Ein roter Lichtstrahl fiel durch das bunte Fenster der Eisdiele und malte einen farbigen Fleck auf die helle Tischplatte, deren Maserung an Marmor erinnerte.

Elena strich sich eine blonde Haarsträhne aus der Stirn und sah ihre Freundin ungläubig an: „Bist du dir wirklich sicher, dass deine Chefin ganz sauber tickt? Warum sollst du gerade jetzt im Herbst, wenn die nebeligen Tage kommen, in die Berge fahren, um Touristen dort anzusprechen und über ihre Liebesgeschichten ausfragen? Das ist doch absoluter Blödsinn. Du bist eine seriöse Journalistin.“

Becky schaufelte aus ihrem Eisbrecher eine große Erdbeere zu Tage. „Mit ein bisschen Glück hat man auch den nötigen Erfolg.
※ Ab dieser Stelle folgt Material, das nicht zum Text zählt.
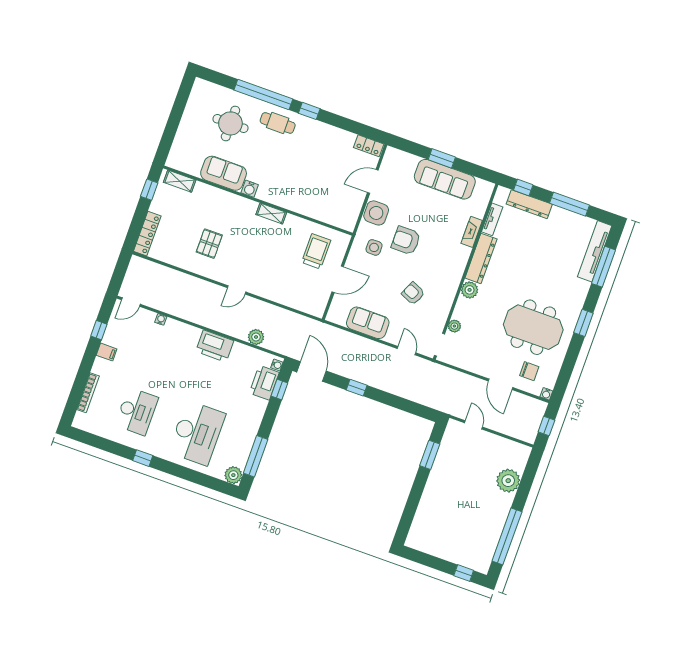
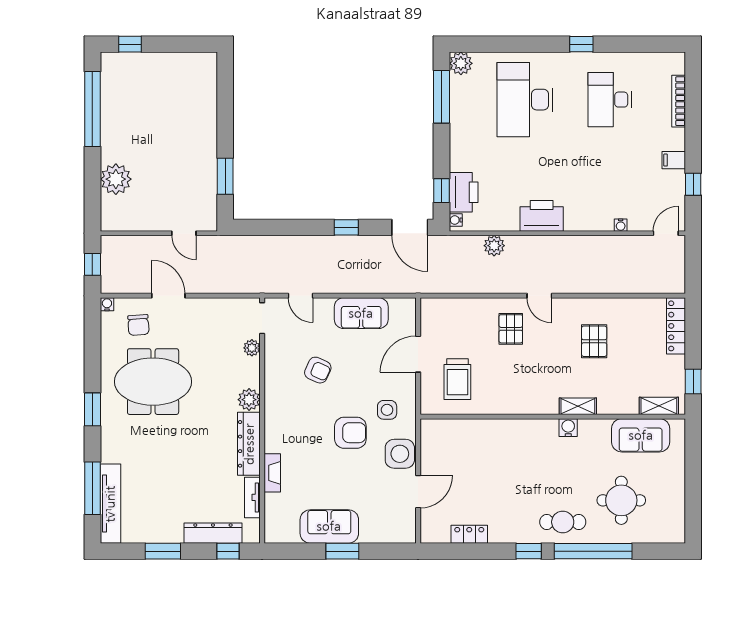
locker: (369, 146) -> (469, 534), moved
sofa: (224, 173) -> (641, 435), moved
sofa: (445, 179) -> (329, 526), width x0.73
window: (569, 204) -> (163, 551), width x0.69
shelving: (271, 214) -> (578, 406), moved
pallet: (265, 274) -> (511, 329), added
door: (237, 290) -> (539, 296), swing flipped
chair: (529, 371) -> (138, 325), turned -94

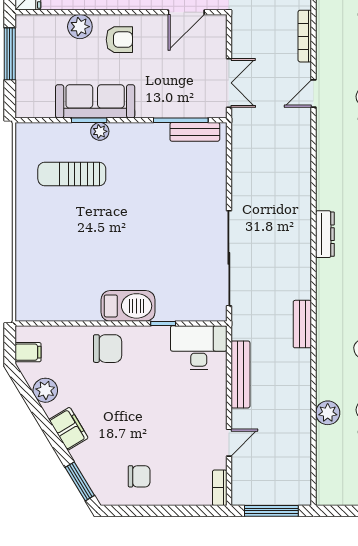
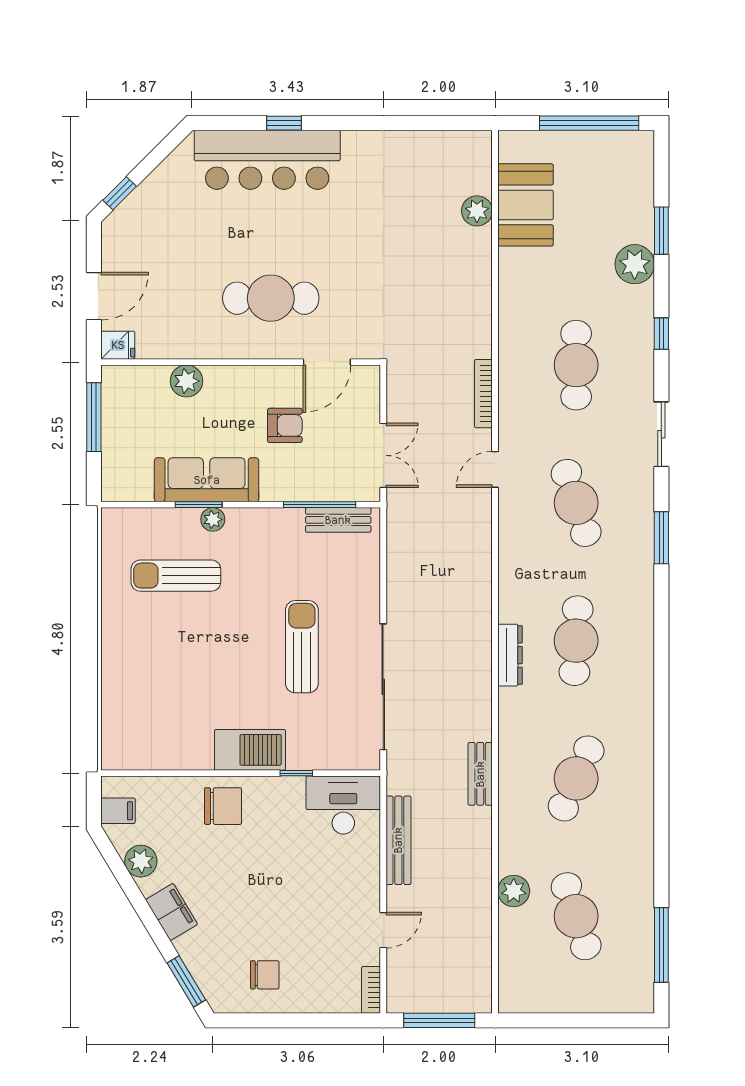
armchair: (119, 40) -> (285, 425), moved
sun lounger: (167, 228) -> (302, 647), added

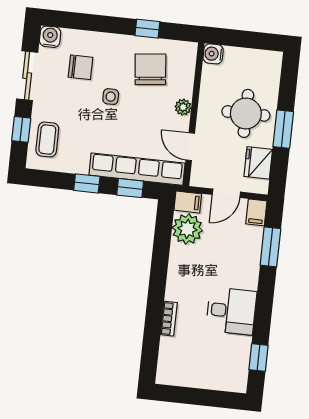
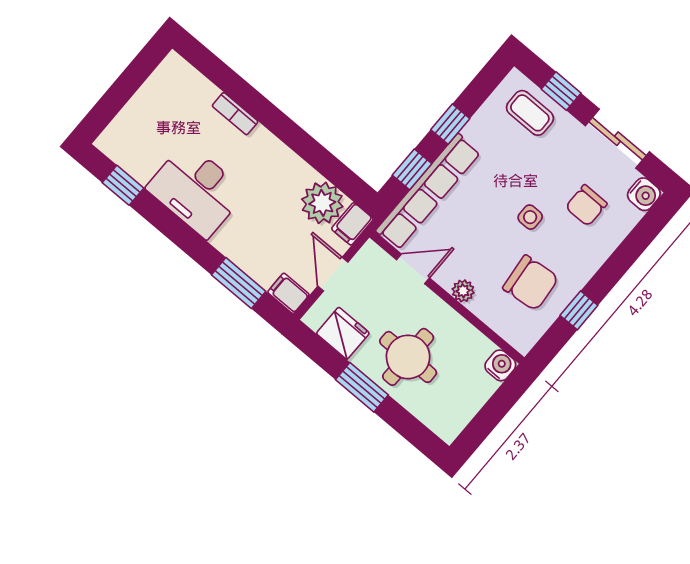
desk: (231, 311) -> (196, 190), width x1.37

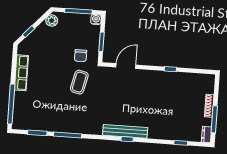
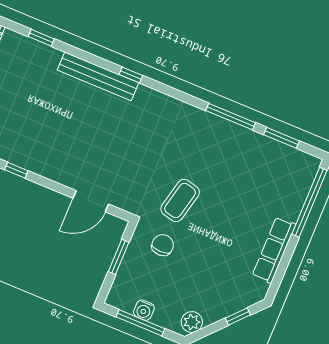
water cooler: (96, 20) -> (144, 310), moved
bench: (125, 131) -> (98, 76), moved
Frau Neumeyer-Mertens hat sich eine neue Kolumne ausgedacht, extra für den Winter, für die dunkle Tage. Mit ganz viel Liebe und Romantik. Aber wir sollen eben keine Fantasiegeschichten zu Papier bringen, sondern echte Storys, die aus dem Leben gegriffen sind.“

„Dafür könnte man auch hier Informationen sammeln“, entgegnete Elena.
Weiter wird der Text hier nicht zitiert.